How to use Masterformat

Masterformat does require a license to use and is copyrighted. Licenses can be purchased here.

Who uses it?

Masterformat ends up being used by just about all parties involved in the building process.

  • Manufacturers of building products
  • Building product suppliers
  • Designers (architects, engineers, etc.)
  • Estimators
  • General contractors and builders
  • Owners and facility managers

Who doesn’t use it?

Masterformat isn’t used by everyone. Generally, for houses, duplexes, or smaller jobs, less documentation is needed and shorter specifications can be written, often within the drawings.

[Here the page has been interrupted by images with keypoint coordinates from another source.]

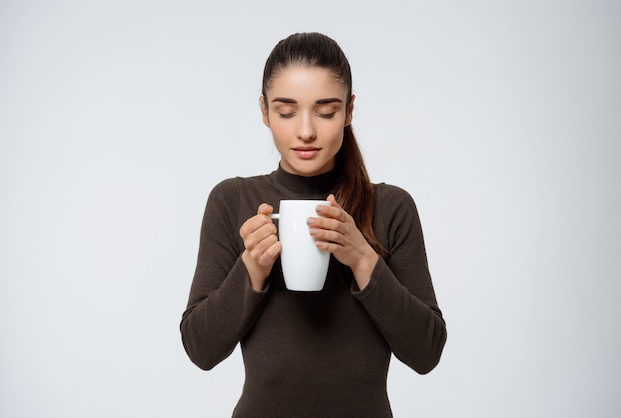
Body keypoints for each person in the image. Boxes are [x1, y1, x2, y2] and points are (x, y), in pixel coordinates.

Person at [180, 32, 447, 417]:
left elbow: (427, 352)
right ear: (264, 111)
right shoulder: (232, 201)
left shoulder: (391, 207)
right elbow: (200, 349)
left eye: (326, 111)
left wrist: (363, 260)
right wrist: (252, 268)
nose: (306, 131)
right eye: (286, 111)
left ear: (350, 110)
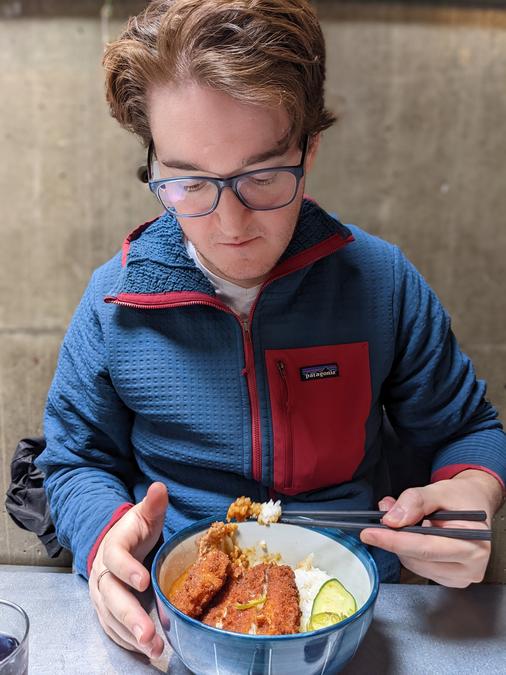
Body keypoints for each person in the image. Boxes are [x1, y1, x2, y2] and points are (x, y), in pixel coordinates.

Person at [35, 0, 505, 661]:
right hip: (173, 615)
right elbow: (75, 459)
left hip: (356, 608)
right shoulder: (113, 300)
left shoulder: (382, 282)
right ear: (155, 165)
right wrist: (106, 542)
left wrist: (470, 496)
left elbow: (467, 429)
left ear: (309, 147)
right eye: (188, 182)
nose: (229, 222)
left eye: (262, 176)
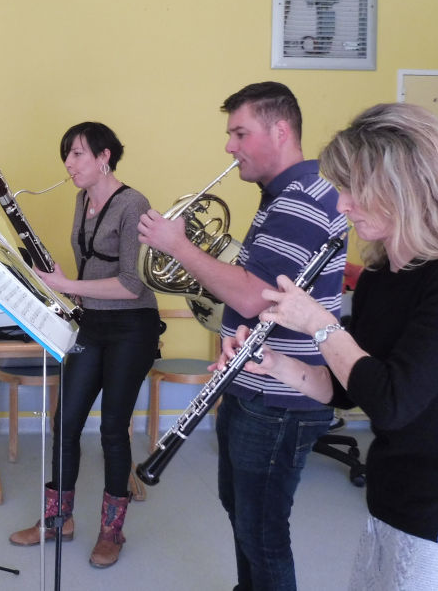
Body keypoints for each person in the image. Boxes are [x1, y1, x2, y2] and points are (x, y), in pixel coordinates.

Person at [222, 102, 438, 590]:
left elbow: (392, 403)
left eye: (353, 190)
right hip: (389, 505)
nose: (342, 205)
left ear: (404, 188)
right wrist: (272, 363)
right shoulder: (383, 279)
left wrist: (321, 324)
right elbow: (347, 390)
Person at [138, 82, 347, 590]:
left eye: (239, 133)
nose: (229, 147)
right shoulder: (285, 197)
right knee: (243, 515)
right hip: (252, 382)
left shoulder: (299, 201)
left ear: (280, 131)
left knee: (263, 531)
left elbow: (256, 298)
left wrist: (178, 246)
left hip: (278, 397)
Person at [6, 122, 160, 569]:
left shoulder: (134, 204)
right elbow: (91, 269)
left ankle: (112, 532)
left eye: (77, 154)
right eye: (67, 156)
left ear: (104, 156)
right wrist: (61, 281)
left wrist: (69, 283)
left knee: (113, 429)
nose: (69, 164)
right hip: (92, 323)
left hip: (133, 326)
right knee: (64, 421)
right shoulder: (81, 201)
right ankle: (59, 520)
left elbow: (133, 285)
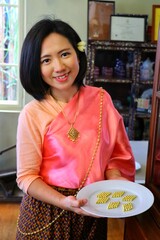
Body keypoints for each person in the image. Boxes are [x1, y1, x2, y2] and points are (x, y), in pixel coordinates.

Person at [16, 18, 135, 240]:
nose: (59, 67)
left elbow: (115, 157)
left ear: (78, 53)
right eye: (46, 60)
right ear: (34, 66)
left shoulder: (101, 100)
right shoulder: (32, 114)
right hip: (46, 212)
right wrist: (63, 201)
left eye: (64, 54)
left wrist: (115, 179)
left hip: (92, 207)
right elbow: (26, 177)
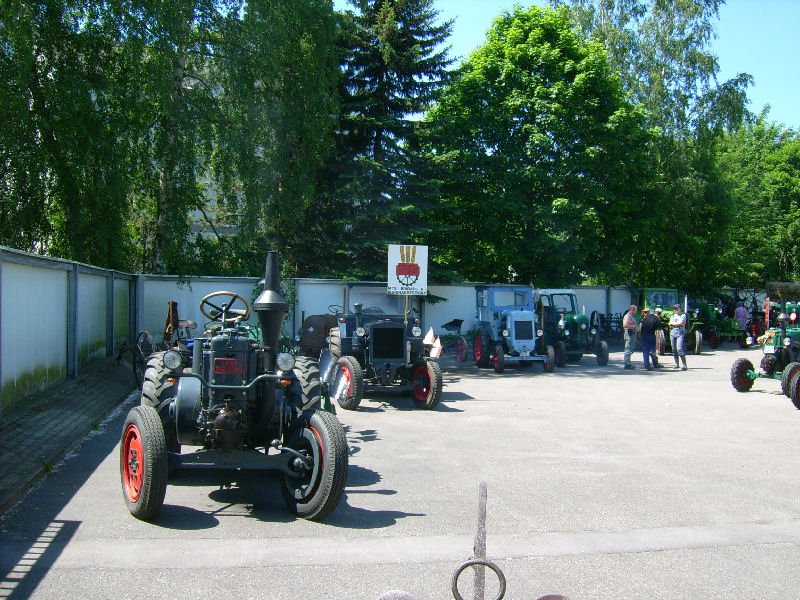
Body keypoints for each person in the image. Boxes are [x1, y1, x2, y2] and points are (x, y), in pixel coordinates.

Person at [669, 303, 688, 370]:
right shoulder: (672, 316)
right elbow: (670, 324)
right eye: (674, 309)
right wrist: (676, 324)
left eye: (677, 309)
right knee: (674, 350)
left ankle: (684, 365)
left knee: (679, 349)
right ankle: (676, 364)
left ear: (680, 309)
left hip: (680, 333)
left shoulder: (683, 315)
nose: (676, 310)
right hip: (672, 333)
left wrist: (674, 324)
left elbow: (681, 323)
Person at [622, 304, 638, 369]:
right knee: (628, 349)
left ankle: (628, 363)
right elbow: (625, 325)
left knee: (630, 349)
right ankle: (627, 364)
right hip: (629, 334)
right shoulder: (628, 316)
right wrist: (634, 326)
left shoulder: (631, 316)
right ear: (632, 310)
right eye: (635, 310)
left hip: (631, 334)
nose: (636, 312)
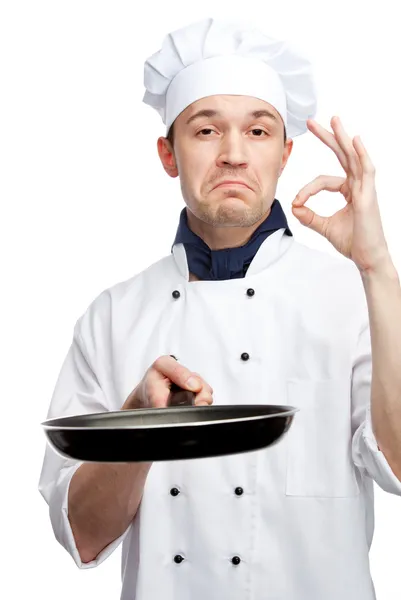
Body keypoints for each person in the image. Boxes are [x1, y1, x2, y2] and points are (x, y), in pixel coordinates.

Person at [38, 17, 401, 600]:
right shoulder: (113, 316)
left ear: (285, 154)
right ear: (168, 153)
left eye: (258, 133)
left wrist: (379, 267)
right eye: (206, 131)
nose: (233, 155)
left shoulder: (357, 297)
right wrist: (139, 426)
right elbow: (82, 535)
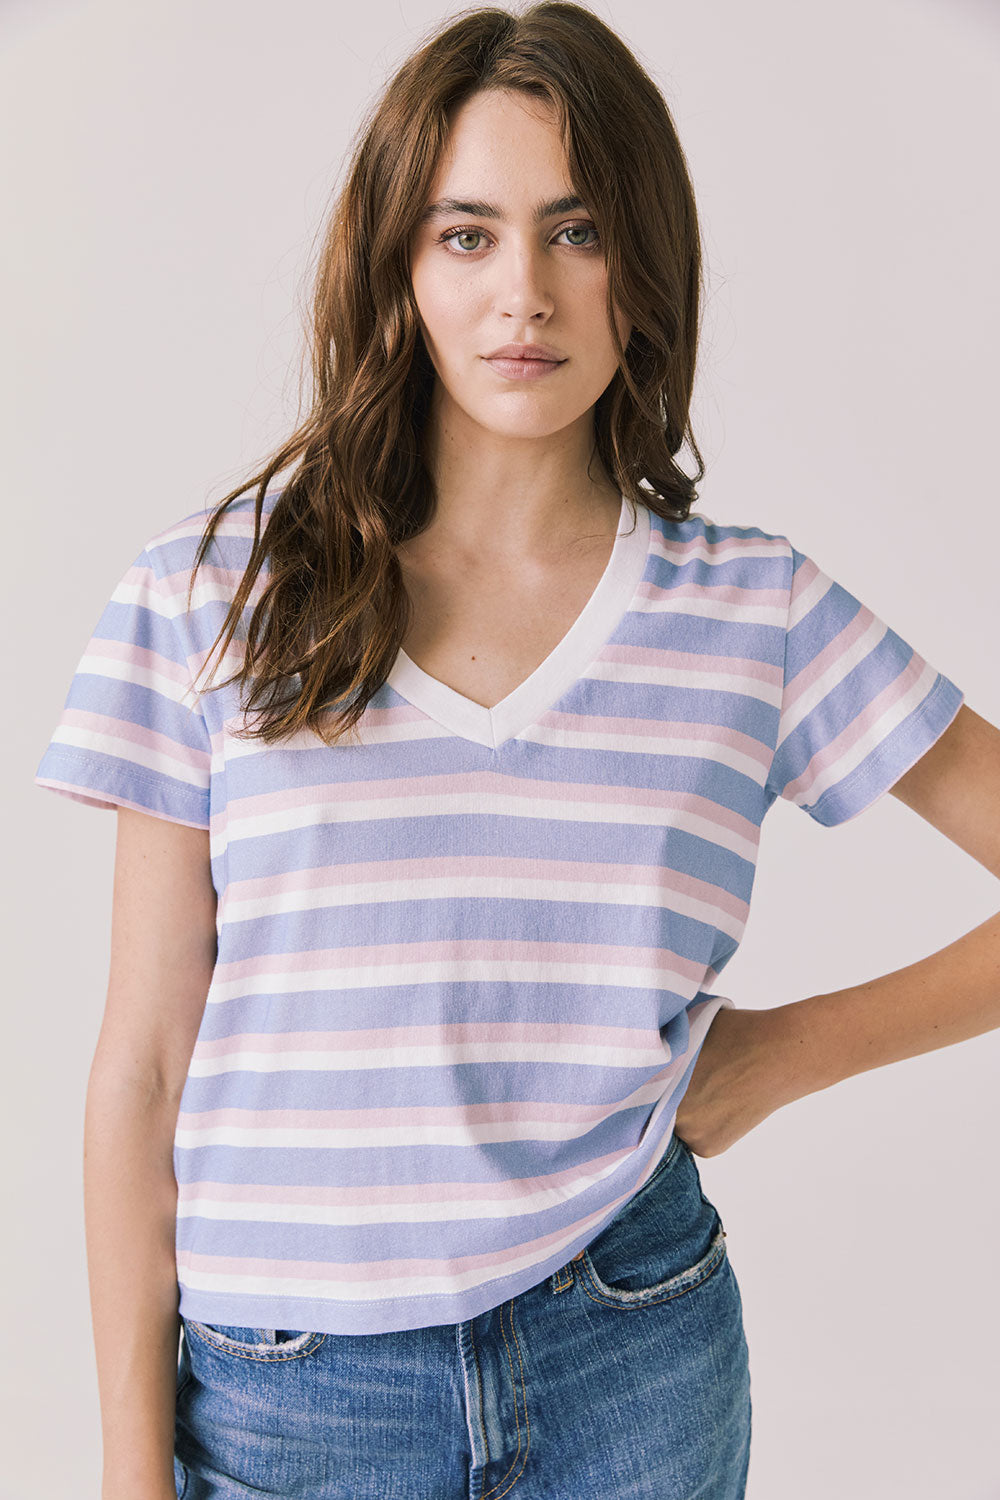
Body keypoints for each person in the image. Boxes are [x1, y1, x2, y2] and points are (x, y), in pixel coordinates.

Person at [33, 4, 1000, 1498]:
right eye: (467, 235)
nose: (525, 295)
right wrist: (121, 1463)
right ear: (399, 268)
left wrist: (779, 1057)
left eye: (578, 230)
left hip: (633, 1349)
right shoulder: (209, 593)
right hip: (292, 1395)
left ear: (644, 268)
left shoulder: (753, 610)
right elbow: (141, 1060)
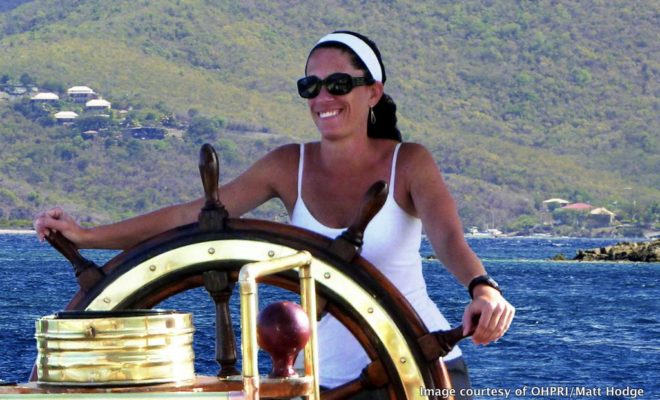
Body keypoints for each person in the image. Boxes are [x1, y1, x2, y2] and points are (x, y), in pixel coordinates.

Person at [34, 30, 514, 398]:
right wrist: (87, 236)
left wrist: (482, 288)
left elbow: (450, 240)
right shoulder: (289, 164)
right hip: (317, 380)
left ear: (373, 91)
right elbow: (195, 217)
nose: (323, 97)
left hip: (414, 364)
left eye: (339, 84)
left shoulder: (409, 162)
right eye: (311, 86)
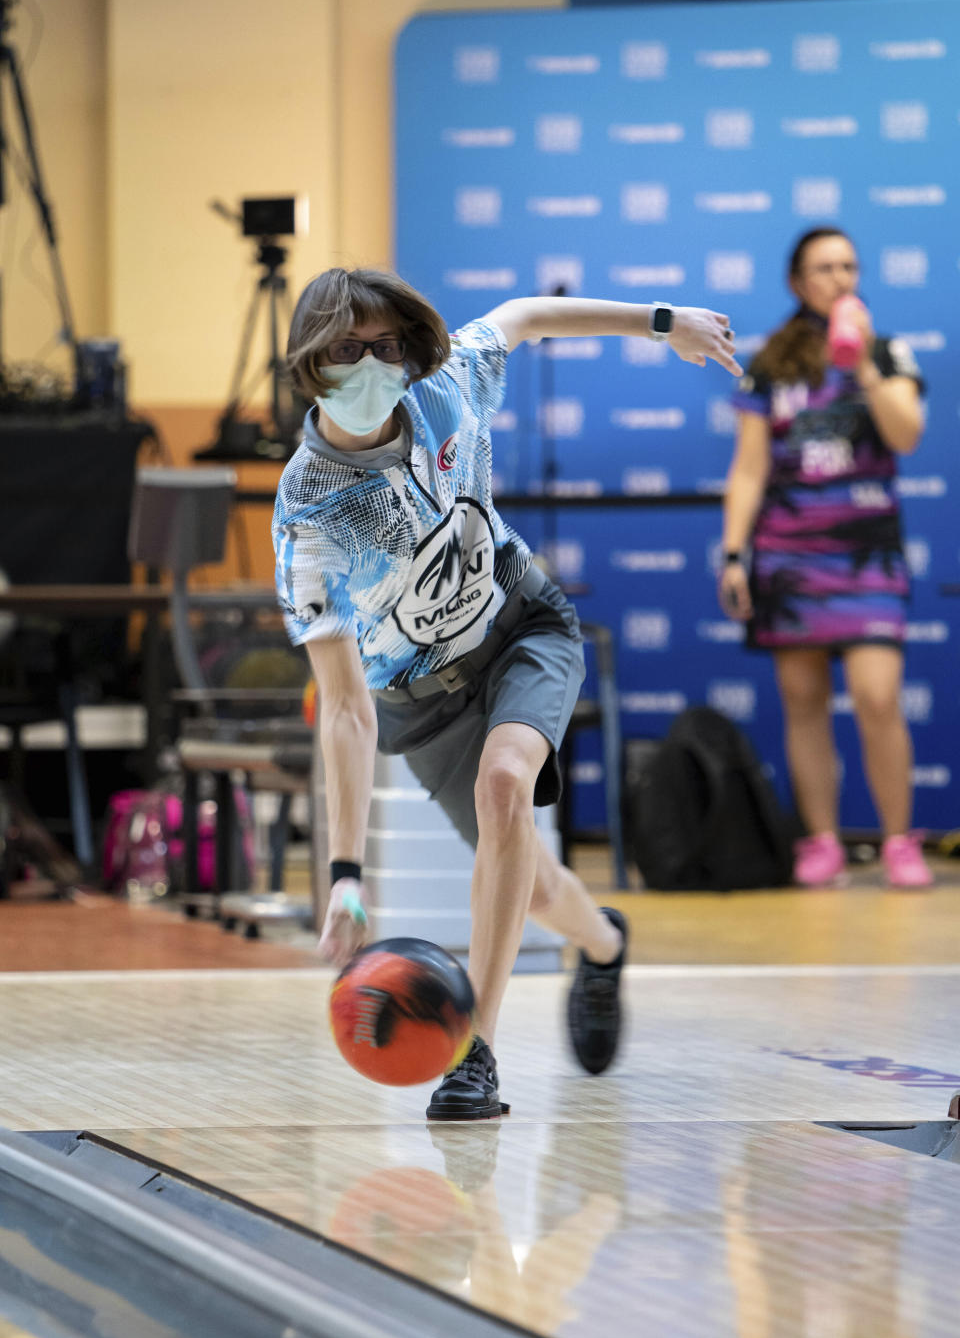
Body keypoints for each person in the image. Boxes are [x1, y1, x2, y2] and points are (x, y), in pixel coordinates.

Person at [274, 267, 741, 1119]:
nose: (373, 365)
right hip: (423, 700)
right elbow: (343, 706)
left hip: (524, 626)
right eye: (349, 349)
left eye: (387, 347)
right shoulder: (309, 513)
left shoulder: (447, 392)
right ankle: (602, 944)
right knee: (531, 881)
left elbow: (522, 317)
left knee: (505, 790)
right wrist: (343, 869)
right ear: (313, 364)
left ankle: (473, 1053)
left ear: (410, 352)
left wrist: (660, 320)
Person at [719, 227, 932, 889]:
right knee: (803, 700)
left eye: (849, 266)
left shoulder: (891, 351)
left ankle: (899, 841)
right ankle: (822, 842)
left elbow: (907, 436)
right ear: (796, 282)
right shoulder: (771, 364)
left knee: (876, 696)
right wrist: (734, 554)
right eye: (824, 268)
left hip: (867, 559)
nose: (840, 278)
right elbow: (750, 469)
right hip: (790, 557)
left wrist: (864, 359)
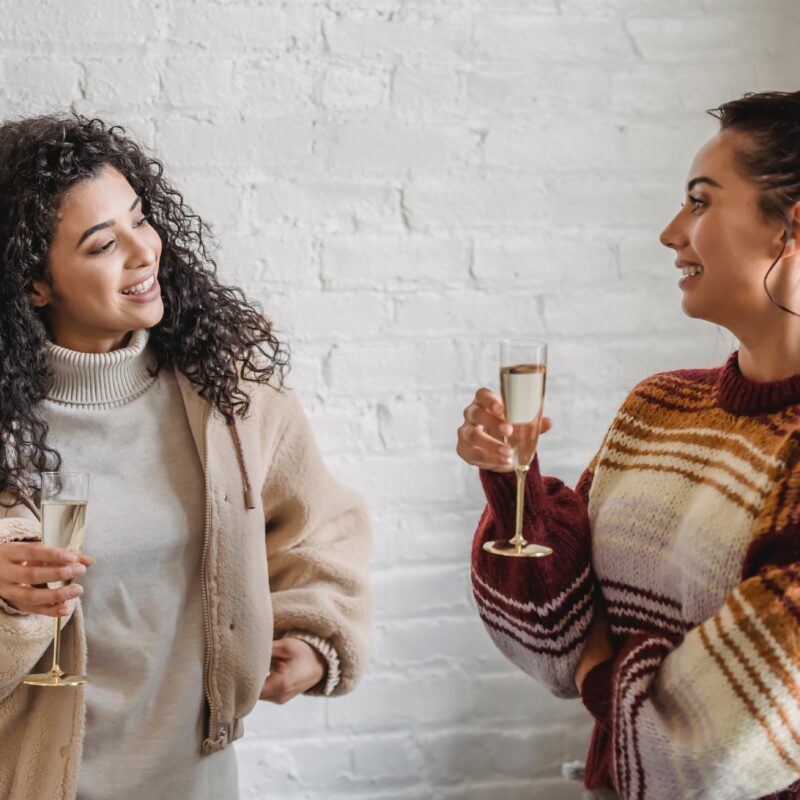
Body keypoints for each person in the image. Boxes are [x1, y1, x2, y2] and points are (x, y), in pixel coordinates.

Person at [0, 113, 372, 800]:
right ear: (33, 284)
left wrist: (315, 637)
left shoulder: (228, 393)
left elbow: (319, 527)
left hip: (195, 783)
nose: (144, 252)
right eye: (103, 244)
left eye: (140, 219)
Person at [457, 90, 800, 800]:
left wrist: (598, 660)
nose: (671, 233)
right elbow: (546, 640)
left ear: (790, 229)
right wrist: (517, 484)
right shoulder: (658, 407)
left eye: (700, 202)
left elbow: (707, 752)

In addition, Masterformat is not free and may not be desired as an added expense for smaller design firms.

Masterformat Divisions


  • Division 00 — Procurement and Contracting Requirements


General Requirements Subgroup

  • Division 01 — General Requirements

Facility Construction Subgroup

  • Division 02 — Existing Conditions
  • Division 03 — Concrete
  • Division 04 — Masonry
  • Division 05 — Metals
  • Division 06 — Wood, Plastics, and Composites
  • Division 07 — Thermal and Moisture Protection
  • Division 08 — Openings
  • Division 09 — Finishes
  • Division 10 — Specialties
  • Division 11 — Equipment
  • Division 12 — Furnishings
  • Division 13 — Special Construction
  • Division 14 — Conveying Equipment
  • Division 15 — Reserved
  • Division 16 — Reserved
  • Division 17 — Reserved
  • Division 18 — Reserved
  • Division 19 — Reserved

Facility Services Subgroup:

  • Division 20 — Reserved
  • Division 21 — Fire Suppression
  • Division 22 — Plumbing
  • Division 23 — Heating, Ventilating, and Air Conditioning (HVAC)
  • Division 24 — Reserved
  • Division 25 — Integrated Automation
  • Division 26 — Electrical
  • Division 27 — Communications
  • Division 28 — Electronic Safety and Security
  • Division 29 — Reserved

Site and Infrastructure Subgroup:

  • Division 30 – Reserved
  • Division 31 — Earthwork
  • Division 32 — Exterior Improvements
  • Division 33 — Utilities
  • Division 34 — Transportation
  • Division 35 — Waterway and Marine Construction
  • Division 36 — Reserved
  • Division 37 — Reserved
  • Division 38 — Reserved
  • Division 39 — Reserved

Process Equipment Subgroup:

  • Division 40 — Process Interconnections
  • Division 41 — Material Processing and Handling Equipment
  • Division 42 — Process Heating, Cooling, and Drying Equipment
  • Division 43 — Process Gas and Liquid Handling, Purification and Storage Equipment
  • Division 44 — Pollution and Waste Control Equipment
  • Division 45 — Industry-Specific Manufacturing Equipment
  • Division 46 — Water and Wastewater Equipment
  • Division 47 — Reserved
  • Division 48 — Electrical Power Generation

What are the specifications?

Specifications are a written portion of the contract documents that are complementary to the drawings. They describe the required performance, quality, technique, and method of installation. A specification is divided into three parts:

  1. Part 1 – General: describes related work, definitions, quality control, submittals, and guarantees/warranties
  2. Part 2 – Products: lists and describes the manufacturers, materials, products, and equipment to be used or installed
  3. Part 3 – Execution: describes the work to be performed and how it will be installed

The specs generally take precedence over the drawings, but if it’s unclear, the contractor should seek clarification from the architect.